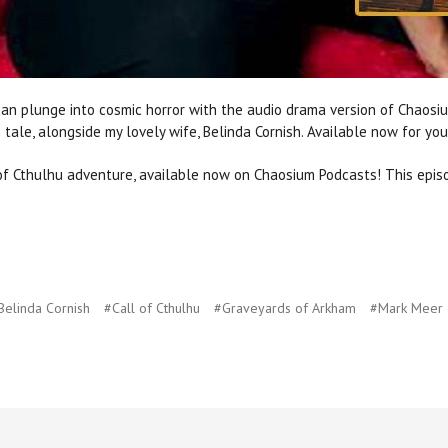
can plunge into cosmic horror with the audio drama version of Chaosi
 tale, alongside my lovely wife, Belinda Cornish. Available now for your
 of Cthulhu adventure, available now on Chaosium Podcasts! This epis
Belinda Cornish
#Call of Cthulhu
#Graveyards of Arkham
#Mark Meer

▶ **EXERCISE OBJECTIVE**
Extract every line in the entries above that contains the string "Cornish".

▶ **EXERCISE RESPONSE**
 tale, alongside my lovely wife, Belinda Cornish. Available now for your
Belinda Cornish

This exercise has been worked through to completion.